_Activity_
The copy you give must match the listing below exactly and contain no pictures.

_Data shown_
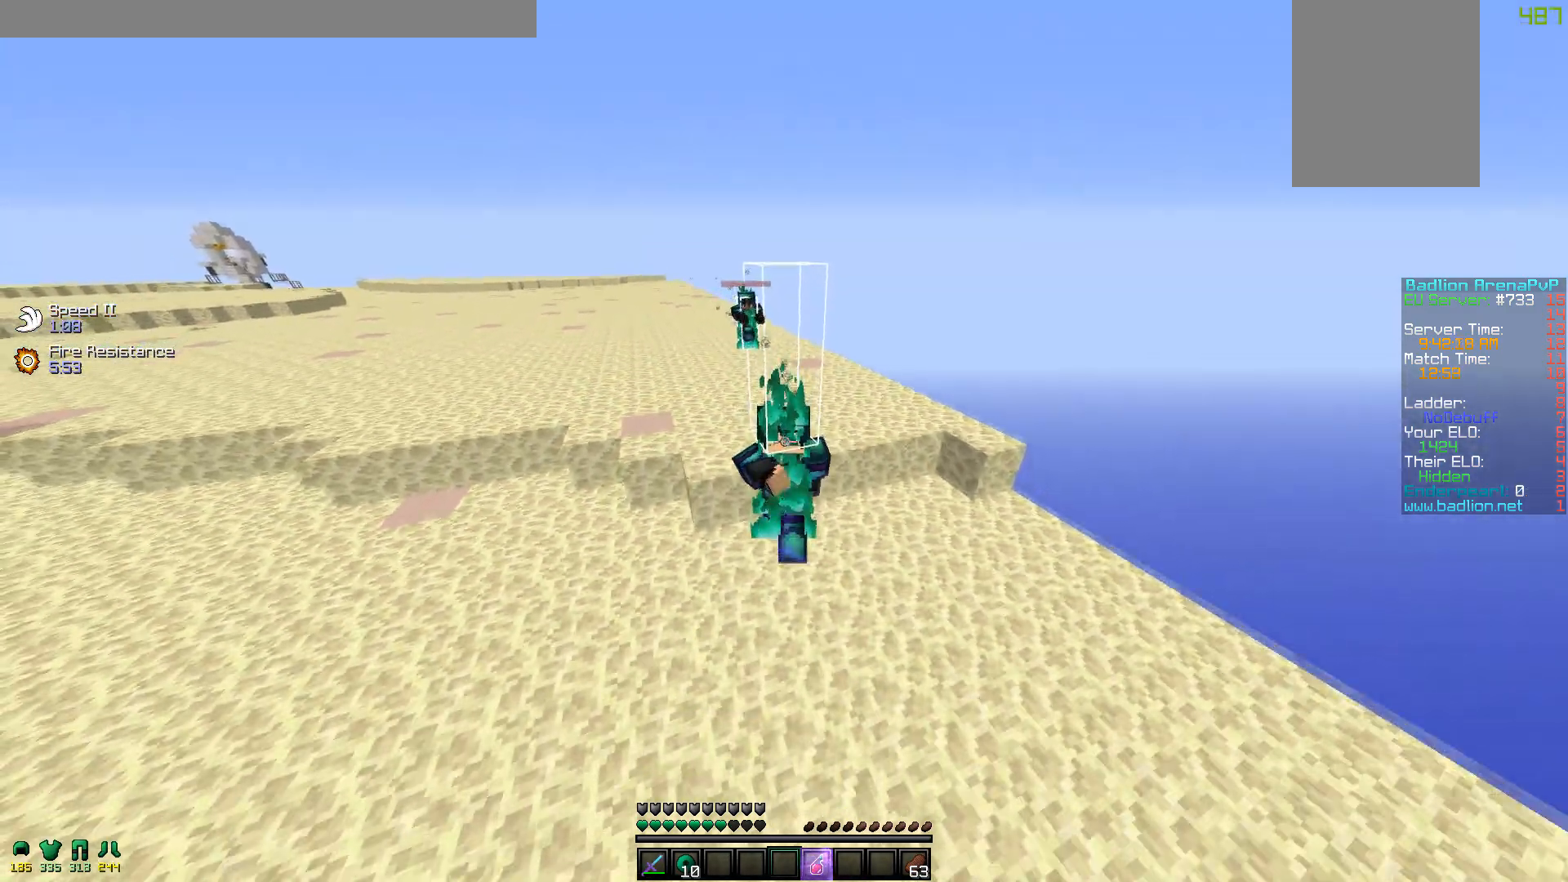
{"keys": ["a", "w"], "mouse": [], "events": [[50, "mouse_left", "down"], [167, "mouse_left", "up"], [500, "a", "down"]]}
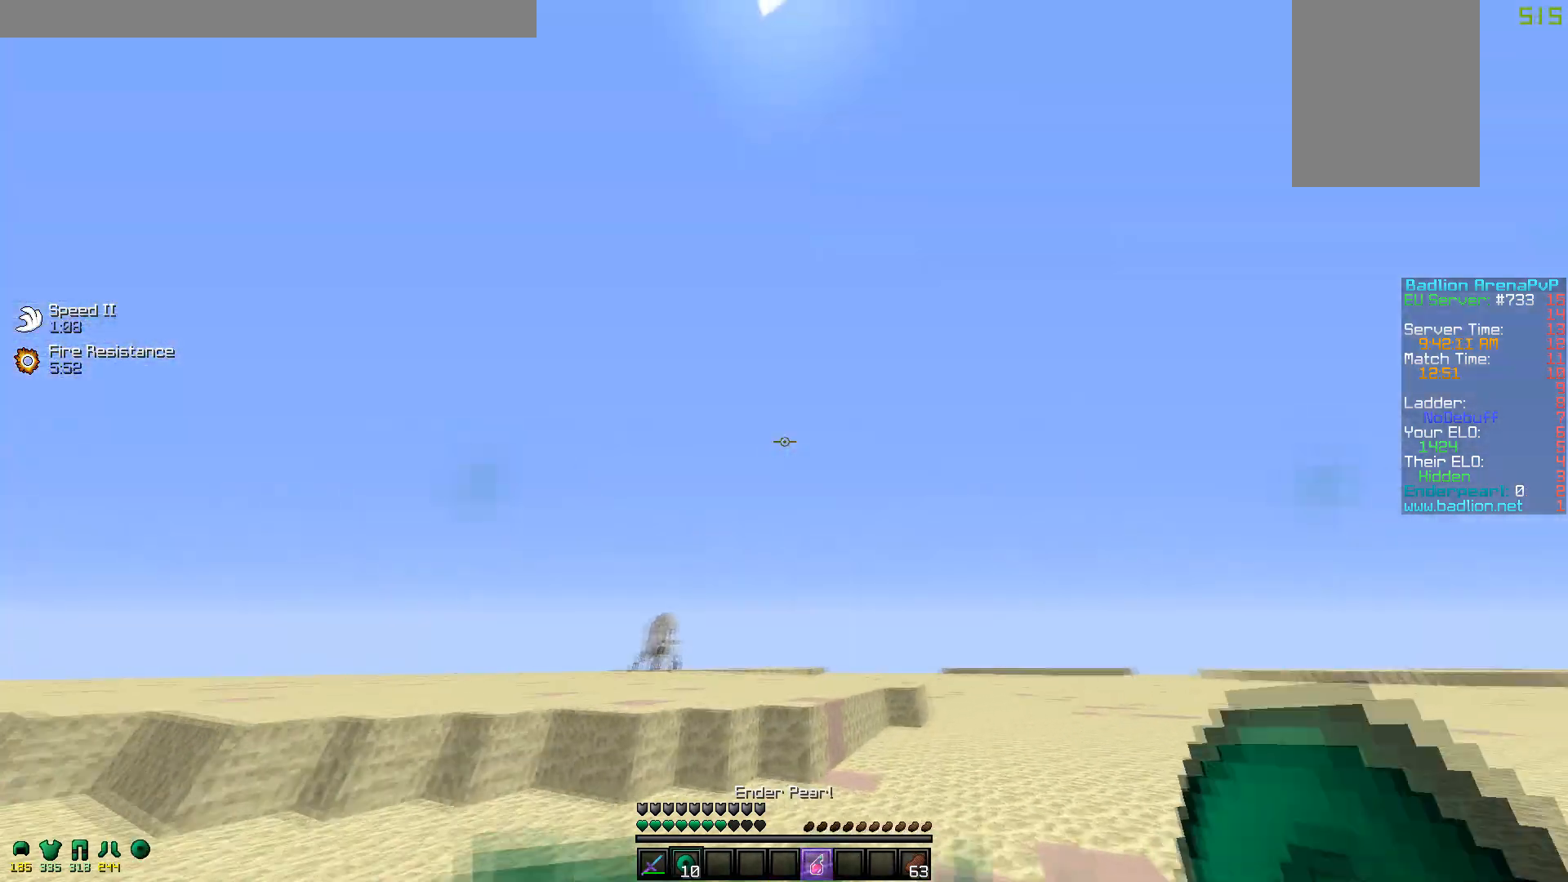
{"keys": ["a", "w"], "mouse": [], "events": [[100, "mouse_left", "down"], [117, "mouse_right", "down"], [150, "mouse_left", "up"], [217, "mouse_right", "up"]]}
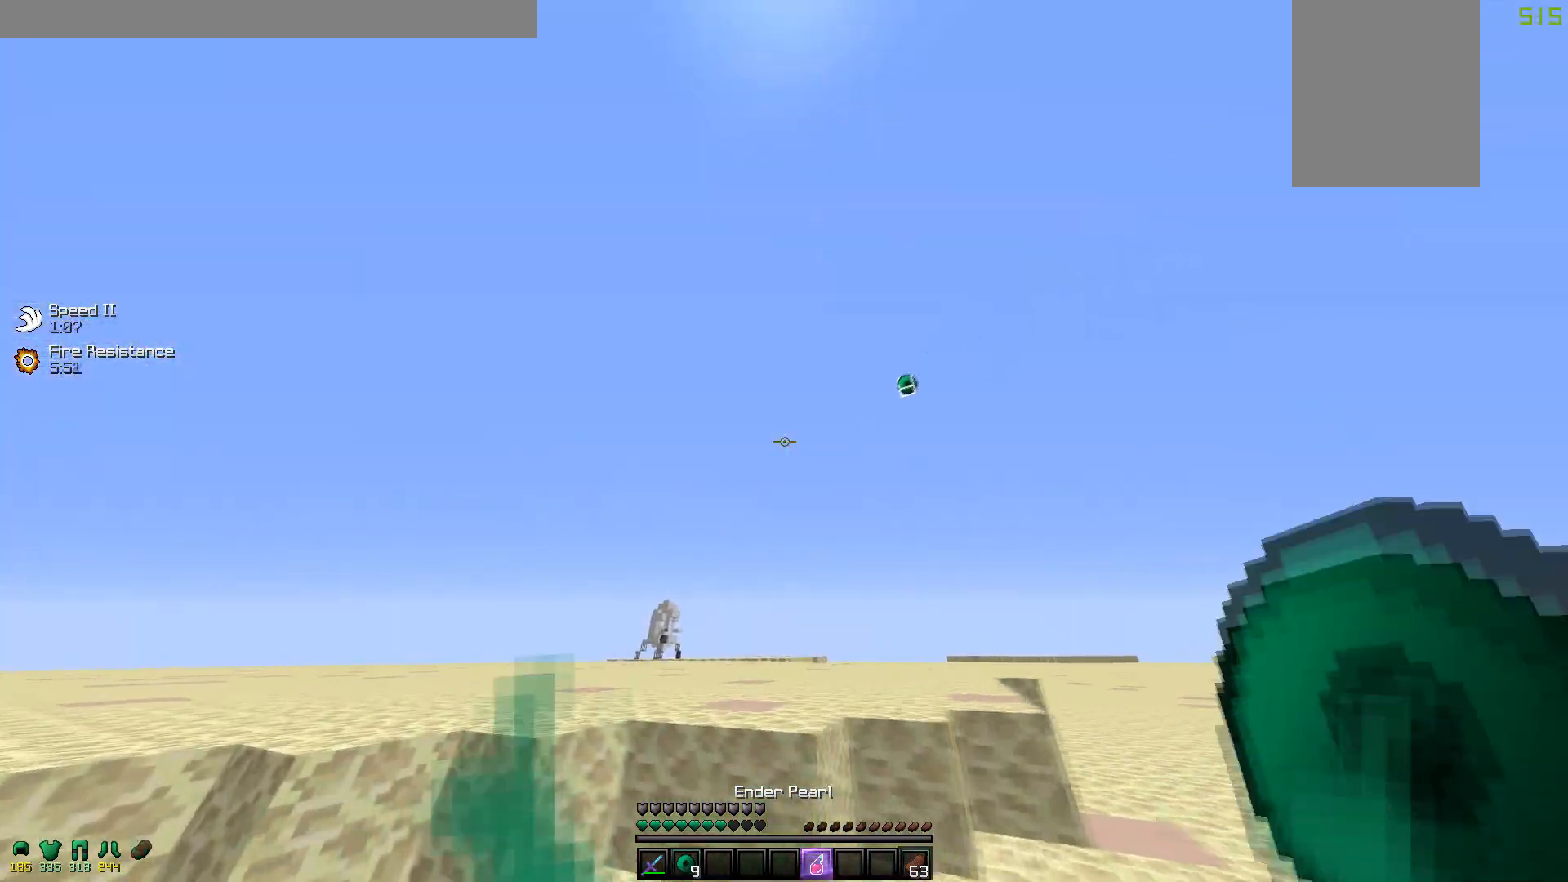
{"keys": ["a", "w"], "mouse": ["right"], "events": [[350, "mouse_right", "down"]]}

_The answer_
{"keys": ["a", "w"], "mouse": [], "events": [[50, "mouse_left", "down"], [167, "mouse_left", "up"], [500, "a", "down"]]}
{"keys": ["a", "w"], "mouse": [], "events": [[100, "mouse_left", "down"], [117, "mouse_right", "down"], [150, "mouse_left", "up"], [217, "mouse_right", "up"]]}
{"keys": ["a", "w"], "mouse": ["right"], "events": [[350, "mouse_right", "down"]]}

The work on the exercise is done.